▶ _Required work_
Format the text lines from all of the records below as a single numbered list, omitting any blank lines. Leave the pictures out of your answer.

Data section below:

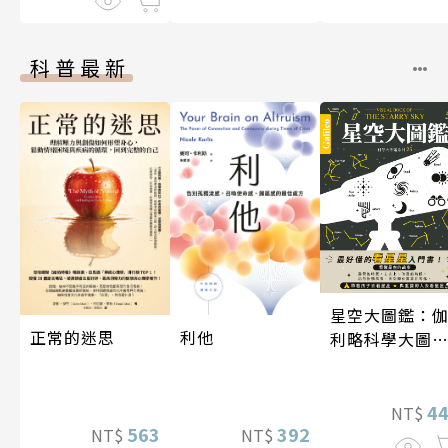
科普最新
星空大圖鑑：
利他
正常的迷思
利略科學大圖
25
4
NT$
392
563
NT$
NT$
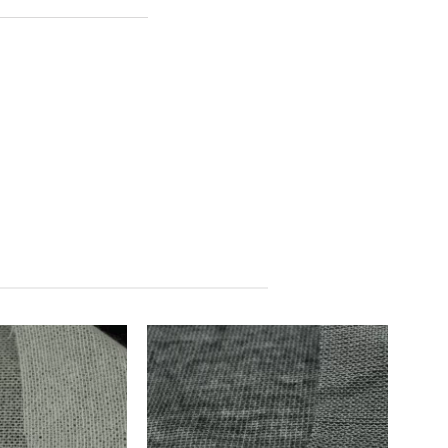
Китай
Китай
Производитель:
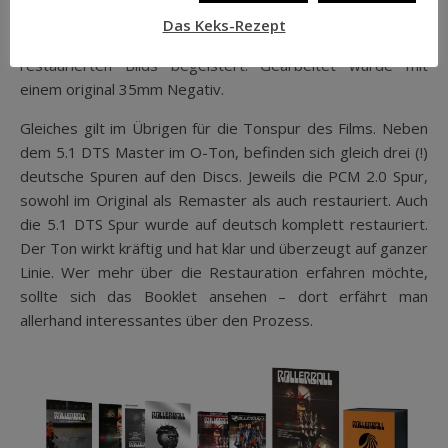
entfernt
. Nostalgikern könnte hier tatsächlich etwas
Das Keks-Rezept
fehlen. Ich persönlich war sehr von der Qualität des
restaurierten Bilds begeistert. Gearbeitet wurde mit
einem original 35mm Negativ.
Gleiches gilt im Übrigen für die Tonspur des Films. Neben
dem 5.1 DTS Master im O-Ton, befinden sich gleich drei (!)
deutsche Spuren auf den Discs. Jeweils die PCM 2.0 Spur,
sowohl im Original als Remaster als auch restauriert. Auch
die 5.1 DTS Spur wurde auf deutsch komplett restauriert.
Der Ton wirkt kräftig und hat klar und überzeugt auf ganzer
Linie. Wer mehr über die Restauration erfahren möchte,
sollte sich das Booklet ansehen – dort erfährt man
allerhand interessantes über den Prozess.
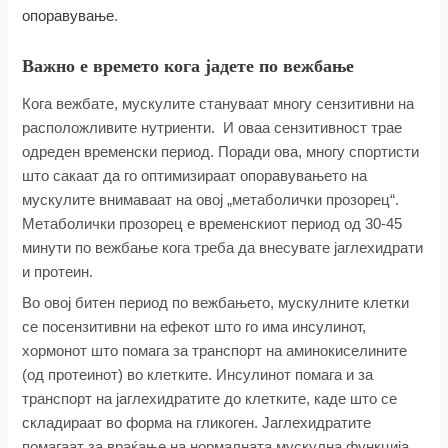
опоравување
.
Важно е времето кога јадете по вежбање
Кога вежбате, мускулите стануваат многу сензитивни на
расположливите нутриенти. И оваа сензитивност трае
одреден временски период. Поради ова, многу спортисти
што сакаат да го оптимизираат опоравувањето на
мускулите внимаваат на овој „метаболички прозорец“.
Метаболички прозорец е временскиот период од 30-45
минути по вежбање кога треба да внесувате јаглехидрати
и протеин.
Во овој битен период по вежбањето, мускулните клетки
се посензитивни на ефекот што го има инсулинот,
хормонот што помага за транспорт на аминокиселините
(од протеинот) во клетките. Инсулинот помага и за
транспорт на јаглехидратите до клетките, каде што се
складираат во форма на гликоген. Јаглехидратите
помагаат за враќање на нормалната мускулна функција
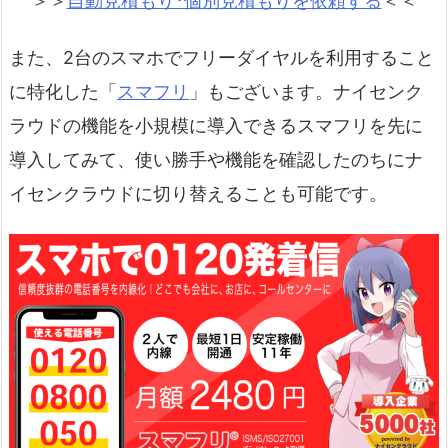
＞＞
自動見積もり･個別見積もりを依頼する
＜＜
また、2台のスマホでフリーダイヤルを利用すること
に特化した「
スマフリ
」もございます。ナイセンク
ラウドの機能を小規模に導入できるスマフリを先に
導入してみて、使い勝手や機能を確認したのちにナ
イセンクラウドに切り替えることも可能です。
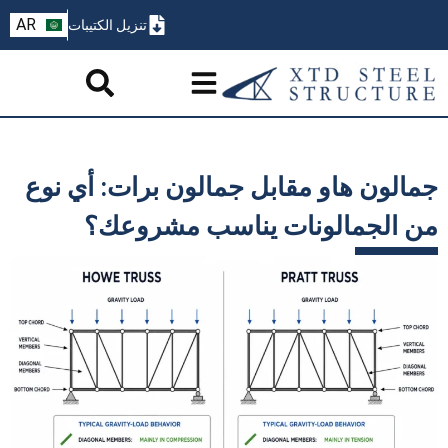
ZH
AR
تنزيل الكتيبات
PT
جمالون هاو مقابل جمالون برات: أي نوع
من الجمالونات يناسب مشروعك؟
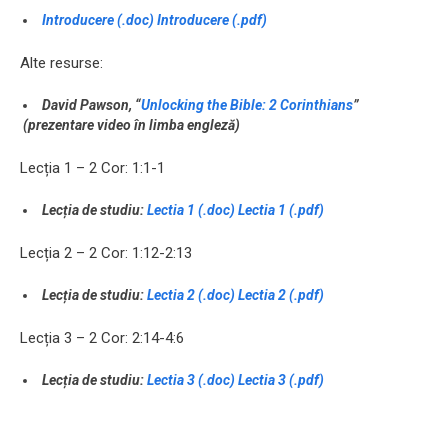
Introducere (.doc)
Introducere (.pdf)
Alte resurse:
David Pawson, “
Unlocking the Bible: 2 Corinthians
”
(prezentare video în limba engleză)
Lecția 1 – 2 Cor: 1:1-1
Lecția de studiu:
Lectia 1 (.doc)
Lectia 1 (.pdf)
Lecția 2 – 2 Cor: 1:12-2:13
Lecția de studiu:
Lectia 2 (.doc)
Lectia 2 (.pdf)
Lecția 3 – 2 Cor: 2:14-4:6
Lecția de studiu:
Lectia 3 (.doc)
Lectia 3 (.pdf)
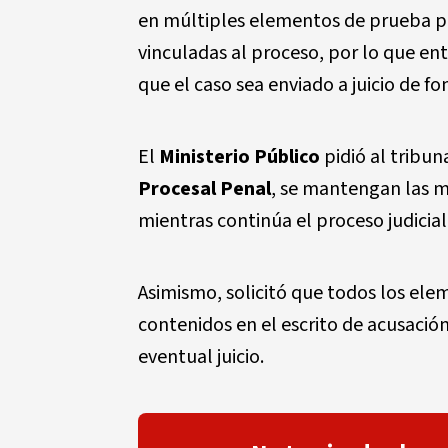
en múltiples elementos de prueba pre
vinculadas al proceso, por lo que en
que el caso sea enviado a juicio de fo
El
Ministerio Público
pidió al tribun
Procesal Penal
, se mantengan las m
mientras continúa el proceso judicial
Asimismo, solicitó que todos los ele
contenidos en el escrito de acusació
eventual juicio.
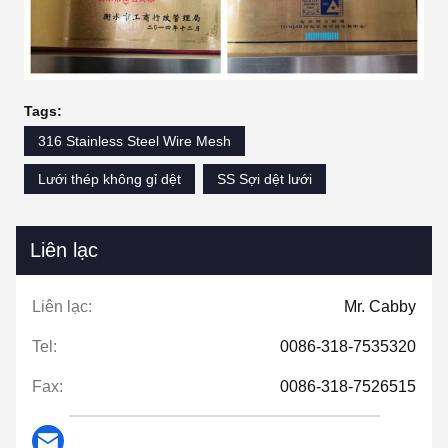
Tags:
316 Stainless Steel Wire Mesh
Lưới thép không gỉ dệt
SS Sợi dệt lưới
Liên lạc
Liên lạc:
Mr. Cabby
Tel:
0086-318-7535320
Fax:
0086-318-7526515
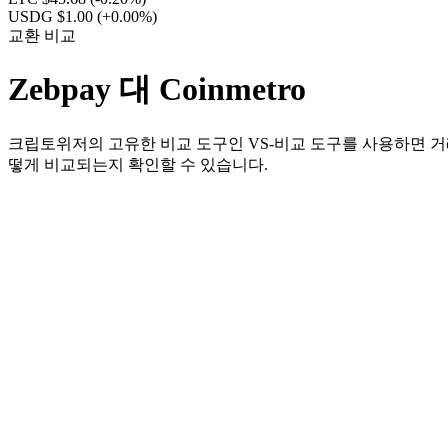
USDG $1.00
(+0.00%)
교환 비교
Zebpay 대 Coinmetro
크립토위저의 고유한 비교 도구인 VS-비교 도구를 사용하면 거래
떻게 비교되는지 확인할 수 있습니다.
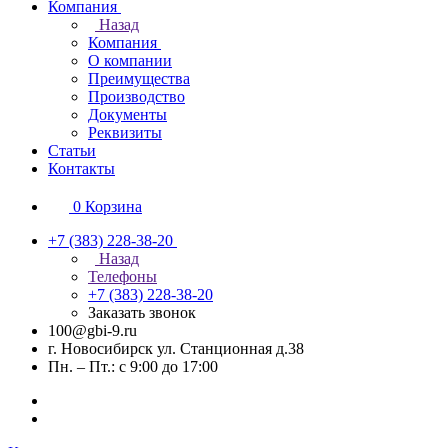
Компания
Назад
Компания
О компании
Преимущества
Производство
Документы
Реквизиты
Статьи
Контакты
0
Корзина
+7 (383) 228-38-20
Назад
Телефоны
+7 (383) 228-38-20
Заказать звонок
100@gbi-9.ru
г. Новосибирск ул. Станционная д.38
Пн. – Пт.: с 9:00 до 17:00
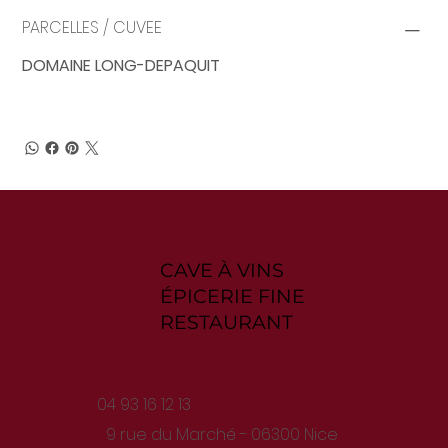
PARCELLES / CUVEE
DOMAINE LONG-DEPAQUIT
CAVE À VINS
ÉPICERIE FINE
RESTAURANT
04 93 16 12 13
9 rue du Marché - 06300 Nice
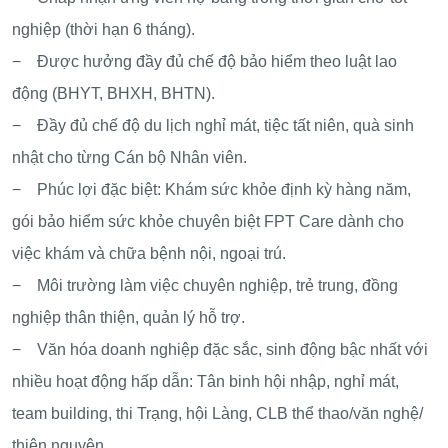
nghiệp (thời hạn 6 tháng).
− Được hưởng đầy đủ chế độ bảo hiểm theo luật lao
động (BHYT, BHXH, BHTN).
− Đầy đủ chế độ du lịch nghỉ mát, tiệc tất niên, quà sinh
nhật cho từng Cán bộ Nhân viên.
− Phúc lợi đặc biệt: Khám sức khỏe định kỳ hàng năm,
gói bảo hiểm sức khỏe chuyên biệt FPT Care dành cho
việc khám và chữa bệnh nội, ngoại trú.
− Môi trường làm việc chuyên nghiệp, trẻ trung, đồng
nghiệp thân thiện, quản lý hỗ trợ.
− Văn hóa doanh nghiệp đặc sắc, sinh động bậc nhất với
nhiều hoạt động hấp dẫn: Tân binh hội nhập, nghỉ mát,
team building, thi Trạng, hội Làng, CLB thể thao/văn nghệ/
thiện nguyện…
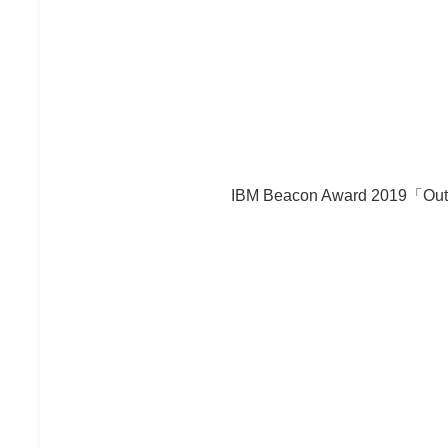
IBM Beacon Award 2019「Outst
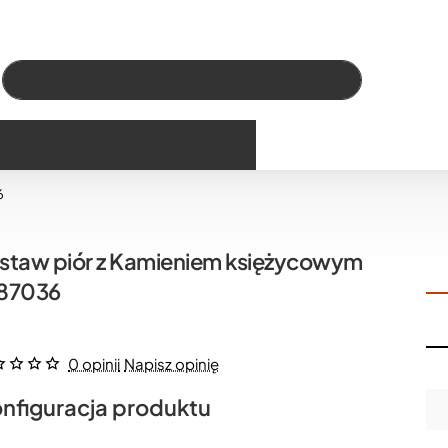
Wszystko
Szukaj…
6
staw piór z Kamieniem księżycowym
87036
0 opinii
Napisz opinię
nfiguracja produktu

End of Data section.

▶ _Completed exercise_
1. 科普最新
2. 星空大圖鑑：
3. 利他
4. 正常的迷思
5. 利略科學大圖
6. 25
7. 4
8. NT$
9. 392
10. 563
11. NT$
12. NT$
13. Китай
14. Китай
15. Производитель:
16. entfernt
17. . Nostalgikern könnte hier tatsächlich etwas
18. Das Keks-Rezept
19. fehlen. Ich persönlich war sehr von der Qualität des
20. restaurierten Bilds begeistert. Gearbeitet wurde mit
21. einem original 35mm Negativ.
22. Gleiches gilt im Übrigen für die Tonspur des Films. Neben
23. dem 5.1 DTS Master im O-Ton, befinden sich gleich drei (!)
24. deutsche Spuren auf den Discs. Jeweils die PCM 2.0 Spur,
25. sowohl im Original als Remaster als auch restauriert. Auch
26. die 5.1 DTS Spur wurde auf deutsch komplett restauriert.
27. Der Ton wirkt kräftig und hat klar und überzeugt auf ganzer
28. Linie. Wer mehr über die Restauration erfahren möchte,
29. sollte sich das Booklet ansehen – dort erfährt man
30. allerhand interessantes über den Prozess.
31. опоравување
32. .
33. Важно е времето кога јадете по вежбање
34. Кога вежбате, мускулите стануваат многу сензитивни на
35. расположливите нутриенти. И оваа сензитивност трае
36. одреден временски период. Поради ова, многу спортисти
37. што сакаат да го оптимизираат опоравувањето на
38. мускулите внимаваат на овој „метаболички прозорец“.
39. Метаболички прозорец е временскиот период од 30-45
40. минути по вежбање кога треба да внесувате јаглехидрати
41. и протеин.
42. Во овој битен период по вежбањето, мускулните клетки
43. се посензитивни на ефекот што го има инсулинот,
44. хормонот што помага за транспорт на аминокиселините
45. (од протеинот) во клетките. Инсулинот помага и за
46. транспорт на јаглехидратите до клетките, каде што се
47. складираат во форма на гликоген. Јаглехидратите
48. помагаат за враќање на нормалната мускулна функција
49. ＞＞
50. 自動見積もり･個別見積もりを依頼する
51. ＜＜
52. また、2台のスマホでフリーダイヤルを利用すること
53. に特化した「
54. スマフリ
55. 」もございます。ナイセンク
56. ラウドの機能を小規模に導入できるスマフリを先に
57. 導入してみて、使い勝手や機能を確認したのちにナ
58. イセンクラウドに切り替えることも可能です。
59. ZH
60. AR
61. تنزيل الكتيبات
62. PT
63. جمالون هاو مقابل جمالون برات: أي نوع
64. من الجمالونات يناسب مشروعك؟
65. Introducere (.doc)
66. Introducere (.pdf)
67. Alte resurse:
68. David Pawson, “
69. Unlocking the Bible: 2 Corinthians
70. ”
71. (prezentare video în limba engleză)
72. Lecția 1 – 2 Cor: 1:1-1
73. Lecția de studiu:
74. Lectia 1 (.doc)
75. Lectia 1 (.pdf)
76. Lecția 2 – 2 Cor: 1:12-2:13
77. Lecția de studiu:
78. Lectia 2 (.doc)
79. Lectia 2 (.pdf)
80. Lecția 3 – 2 Cor: 2:14-4:6
81. Lecția de studiu:
82. Lectia 3 (.doc)
83. Lectia 3 (.pdf)
84. en múltiples elementos de prueba pre
85. vinculadas al proceso, por lo que en
86. que el caso sea enviado a juicio de fo
87. El
88. Ministerio Público
89. pidió al tribun
90. Procesal Penal
91. , se mantengan las m
92. mientras continúa el proceso judicial
93. Asimismo, solicitó que todos los ele
94. contenidos en el escrito de acusació
95. eventual juicio.
96. Tags:
97. 316 Stainless Steel Wire Mesh
98. Lưới thép không gỉ dệt
99. SS Sợi dệt lưới
100. Liên lạc
101. Liên lạc:
102. Mr. Cabby
103. Tel:
104. 0086-318-7535320
105. Fax:
106. 0086-318-7526515
107. USDG $1.00
108. (+0.00%)
109. 교환 비교
110. Zebpay 대 Coinmetro
111. 크립토위저의 고유한 비교 도구인 VS-비교 도구를 사용하면 거래
112. 떻게 비교되는지 확인할 수 있습니다.
113. Компания
114. Назад
115. Компания
116. О компании
117. Преимущества
118. Производство
119. Документы
120. Реквизиты
121. Статьи
122. Контакты
123. 0
124. Корзина
125. +7 (383) 228-38-20
126. Назад
127. Телефоны
128. +7 (383) 228-38-20
129. Заказать звонок
130. 100@gbi-9.ru
131. г. Новосибирск ул. Станционная д.38
132. Пн. – Пт.: с 9:00 до 17:00
133. PARCELLES / CUVEE
134. DOMAINE LONG-DEPAQUIT
135. CAVE À VINS
136. ÉPICERIE FINE
137. RESTAURANT
138. 04 93 16 12 13
139. 9 rue du Marché - 06300 Nice
140. nghiệp (thời hạn 6 tháng).
141. − Được hưởng đầy đủ chế độ bảo hiểm theo luật lao
142. động (BHYT, BHXH, BHTN).
143. − Đầy đủ chế độ du lịch nghỉ mát, tiệc tất niên, quà sinh
144. nhật cho từng Cán bộ Nhân viên.
145. − Phúc lợi đặc biệt: Khám sức khỏe định kỳ hàng năm,
146. gói bảo hiểm sức khỏe chuyên biệt FPT Care dành cho
147. việc khám và chữa bệnh nội, ngoại trú.
148. − Môi trường làm việc chuyên nghiệp, trẻ trung, đồng
149. nghiệp thân thiện, quản lý hỗ trợ.
150. − Văn hóa doanh nghiệp đặc sắc, sinh động bậc nhất với
151. nhiều hoạt động hấp dẫn: Tân binh hội nhập, nghỉ mát,
152. team building, thi Trạng, hội Làng, CLB thể thao/văn nghệ/
153. thiện nguyện…
154. IBM Beacon Award 2019「Outst
155. Wszystko
156. Szukaj…
157. 6
158. staw piór z Kamieniem księżycowym
159. 87036
160. 0 opinii
161. Napisz opinię
162. nfiguracja produktu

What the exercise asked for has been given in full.